**BRIEF:**
When you spot the word "Амортизатор" in a line of the data below, copy that line.

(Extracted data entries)
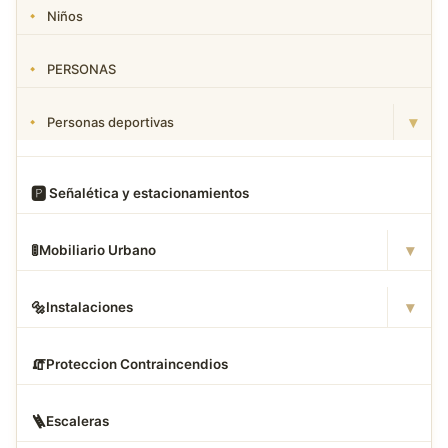
Niños
PERSONAS
▾
Personas deportivas
🅿
️ Señalética y estacionamientos
▾
🚦
Mobiliario Urbano
▾
🔩
Instalaciones
🧯
Proteccion Contraincendios
🪜
Escaleras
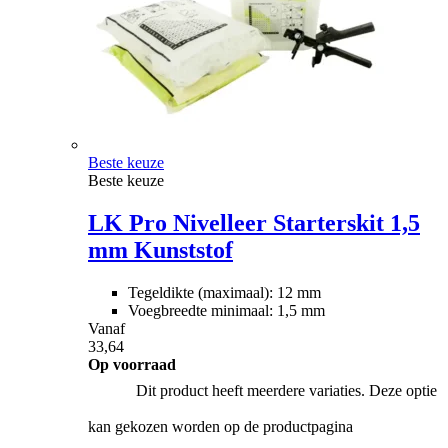
Beste keuze
Beste keuze
LK Pro Nivelleer Starterskit 1,5
mm Kunststof
Tegeldikte (maximaal): 12 mm
Voegbreedte minimaal: 1,5 mm
Vanaf
33,64
Op voorraad
Dit product heeft meerdere variaties. Deze optie
kan gekozen worden op de productpagina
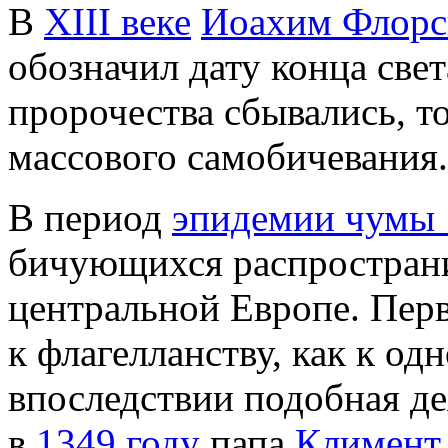
В
XIII веке
Иоахим Флорс
обозначил дату конца св
пророчества сбывались, то
массового самобичевания.
В период
эпидемии чумы
бичующихся распространи
центральной Европе. Пер
к флагелланству, как к од
впоследствии подобная де
в
1349 году
папа
Климент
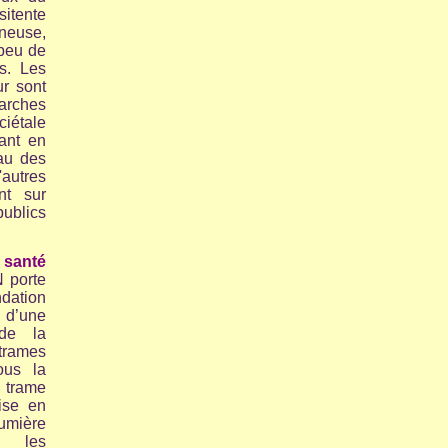
itente
ineuse,
 peu de
s. Les
ur sont
arches
ciétale
uant en
au des
utres
nt sur
ublics
santé
 porte
tion
 d’une
 de la
trames
ous la
trame
ise en
mière
s les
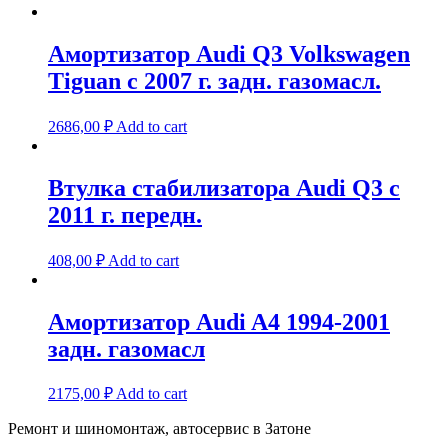
Амортизатор Audi Q3 Volkswagen
Tiguan с 2007 г. задн. газомасл.
2686,00
₽
Add to cart
Втулка стабилизатора Audi Q3 с
2011 г. передн.
408,00
₽
Add to cart
Амортизатор Audi A4 1994-2001
задн. газомасл
2175,00
₽
Add to cart
Ремонт и шиномонтаж, автосервис в Затоне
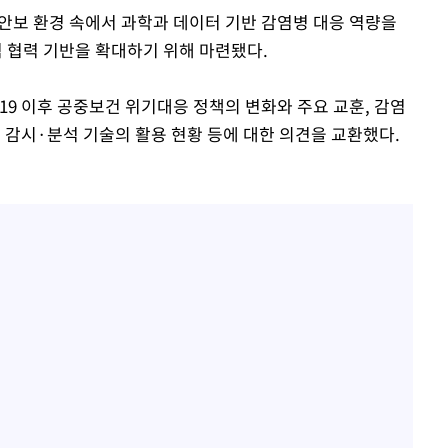
건안보 환경 속에서 과학과 데이터 기반 감염병 대응 역량을
 협력 기반을 확대하기 위해 마련됐다.
19 이후 공중보건 위기대응 정책의 변화와 주요 교훈, 감염
반 감시·분석 기술의 활용 현황 등에 대한 의견을 교환했다.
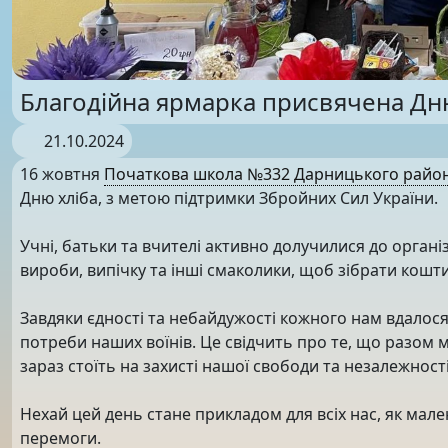
Благодійна ярмарка присвячена Дн
21.10.2024
16 жовтня
Початкова школа №332 Дарницького район
Дню хліба, з метою підтримки Збройних Сил України.
Учні, батьки та вчителі активно долучилися до організ
вироби, випічку та інші смаколики, щоб зібрати кош
Завдяки єдності та небайдужості кожного нам вдалося 
потреби наших воїнів. Це свідчить про те, що разом м
зараз стоїть на захисті нашої свободи та незалежності
Нехай цей день стане прикладом для всіх нас, як ма
перемоги.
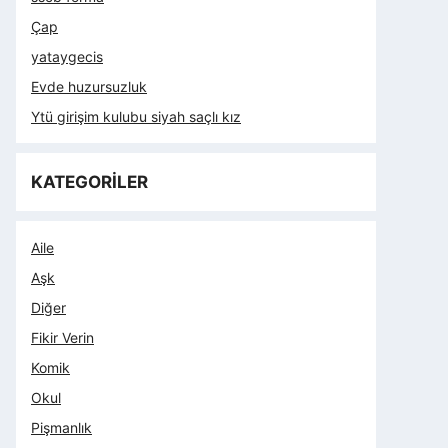
Çap
yataygecis
Evde huzursuzluk
Ytü girişim kulubu siyah saçlı kız
KATEGORİLER
Aile
Aşk
Diğer
Fikir Verin
Komik
Okul
Pişmanlık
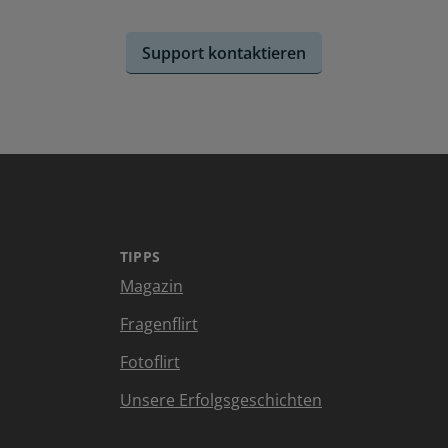
Support kontaktieren
TIPPS
Magazin
Fragenflirt
Fotoflirt
Unsere Erfolgsgeschichten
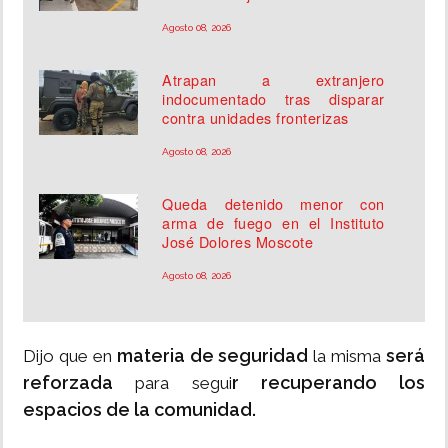
Agosto 08, 2026
Atrapan a extranjero
indocumentado tras disparar
contra unidades fronterizas
Agosto 08, 2026
Queda detenido menor con
arma de fuego en el Instituto
José Dolores Moscote
Agosto 08, 2026
materia de seguridad
será
Dijo que en
la misma
reforzada
r recuperando los
para segui
espacios de la comunidad.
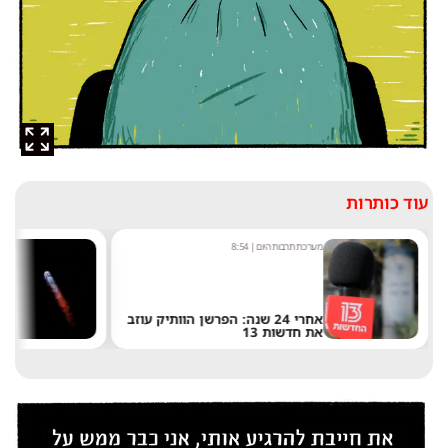
עוד כותרות
מערכת תרבות היום
|
8:54
ש
אחרי 24 שנה: הפרשן הוותיק עוזב
את חדשות 13
ש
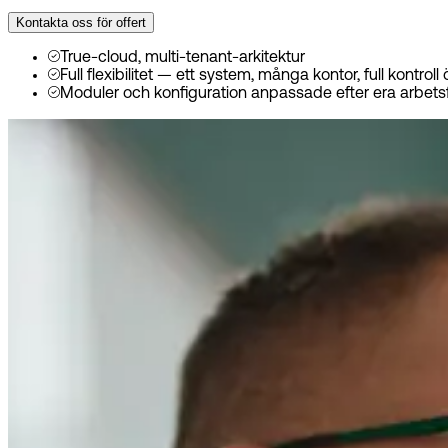
Kontakta oss för offert
True-cloud, multi-tenant-arkitektur
Full flexibilitet — ett system, många kontor, full kontroll
Moduler och konfiguration anpassade efter era arbets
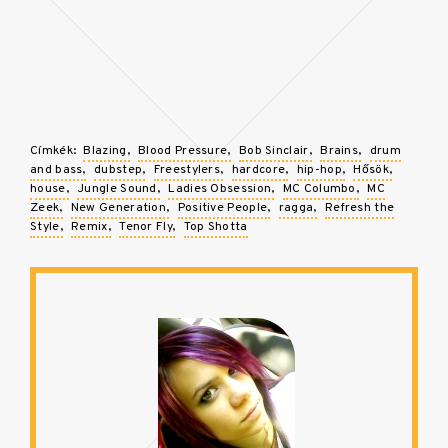
Címkék:
Blazing
Blood Pressure
Bob Sinclair
Brains
drum
and bass
dubstep
Freestylers
hardcore
hip-hop
Hősök
house
Jungle Sound
Ladies Obsession
MC Columbo
MC
Zeek
New Generation
Positive People
ragga
Refresh the
Style
Remix
Tenor Fly
Top Shotta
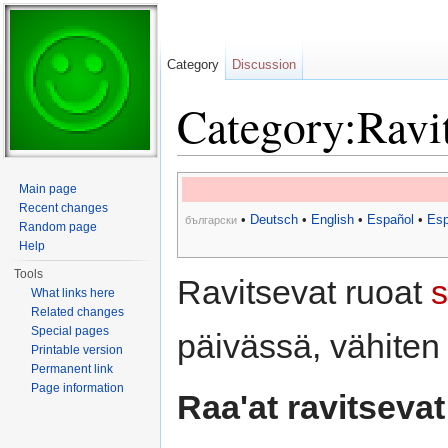
Category
Discussion
Category:Ravit
Jump to:
navigation
,
search
Main page
Recent changes
•
Deutsch
•
English
•
Español
•
Esp
български
Random page
Help
Tools
Ravitsevat ruoat
s
What links here
Related changes
Special pages
päivässä, vähiten
Printable version
Permanent link
Page information
Raa'at ravitsevat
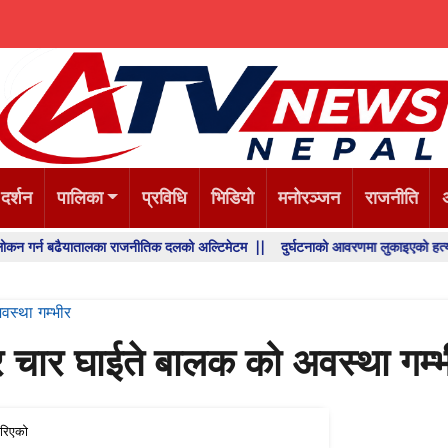
 दर्शन
पालिका
प्रविधि
भिडियो
मनोरञ्जन
राजनीति
बढैयातालका राजनीतिक दलको अल्टिमेटम ||
दुर्घटनाको आवरणमा लुकाइएको हत्या, प्रहरी अन
वस्था गम्भीर
ार चार घाईते बालक को अवस्था गम्
रिएको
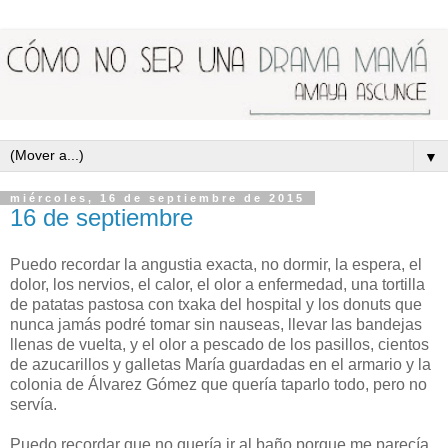
▼
miércoles, 16 de septiembre de 2015
16 de septiembre
Puedo recordar la angustia exacta, no dormir, la espera, el
dolor, los nervios, el calor, el olor a enfermedad, una tortilla
de patatas pastosa con txaka del hospital y los donuts que
nunca jamás podré tomar sin nauseas, llevar las bandejas
llenas de vuelta, y el olor a pescado de los pasillos, cientos
de azucarillos y galletas María guardadas en el armario y la
colonia de Álvarez Gómez que quería taparlo todo, pero no
servía.
Puedo recordar que no quería ir al baño porque me parecía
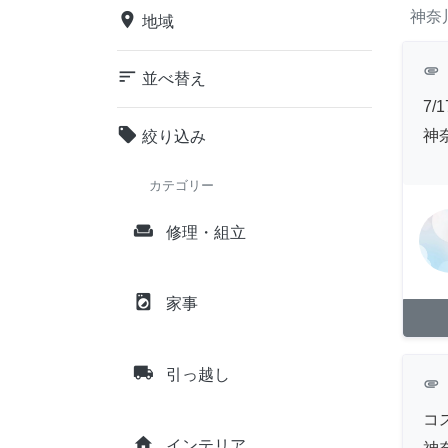
神奈
place
地域
attachment
sort
並べ替え
7
local_offer
神
絞り込み
カテゴリー
weekend
修理・組立
local_laundry_service
家事
local_shipping
引っ越し
attachment
コ
home
インテリア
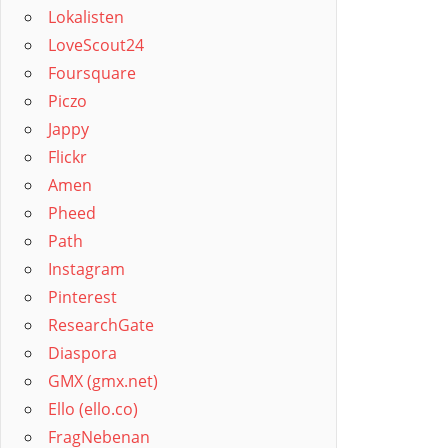
Lokalisten
LoveScout24
Foursquare
Piczo
Jappy
Flickr
Amen
Pheed
Path
Instagram
Pinterest
ResearchGate
Diaspora
GMX (gmx.net)
Ello (ello.co)
FragNebenan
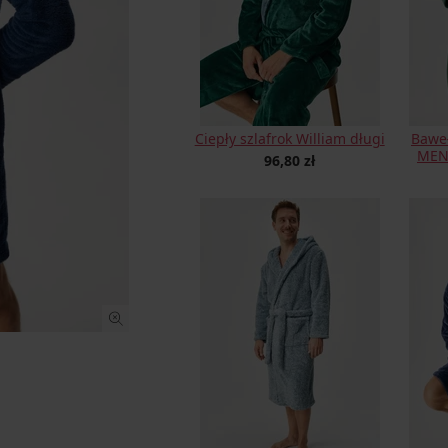
Ciepły szlafrok William długi
Baweł
MEN-
96,80 zł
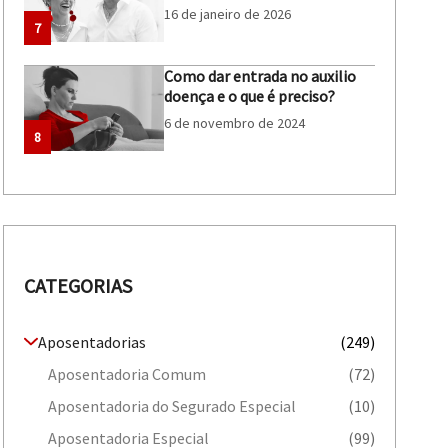
16 de janeiro de 2026
7
Como dar entrada no auxilio
doença e o que é preciso?
6 de novembro de 2024
8
CATEGORIAS
Aposentadorias
(249)
Aposentadoria Comum
(72)
Aposentadoria do Segurado Especial
(10)
Aposentadoria Especial
(99)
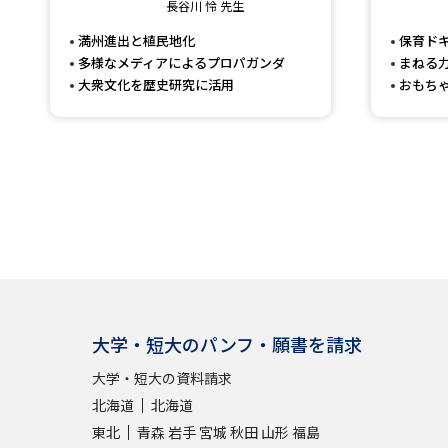
長谷川 怜 先生
満州進出と植民地化
保育ド
多様なメディアによるプロパガンダ
まねる
大衆文化を歴史研究に活用
おもち
大学・短大のパンフ・願書を請求
大学・短大の資料請求
北海道
北海道
東北
青森
岩手
宮城
秋田
山形
福島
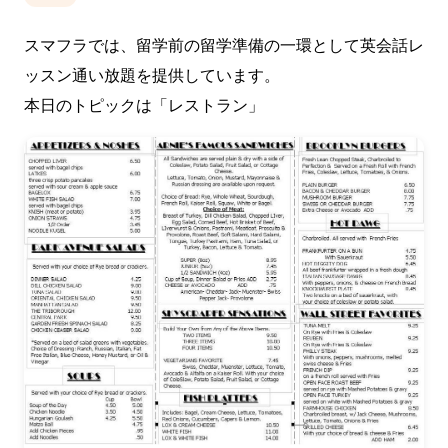
スマフラでは、留学前の留学準備の一環として英会話レ
ッスン通い放題を提供しています。
本日のトピックは「レストラン」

**ANSWER AREA:**
Амортизатор Audi Q3 Volkswagen
Амортизатор Audi A4 1994-2001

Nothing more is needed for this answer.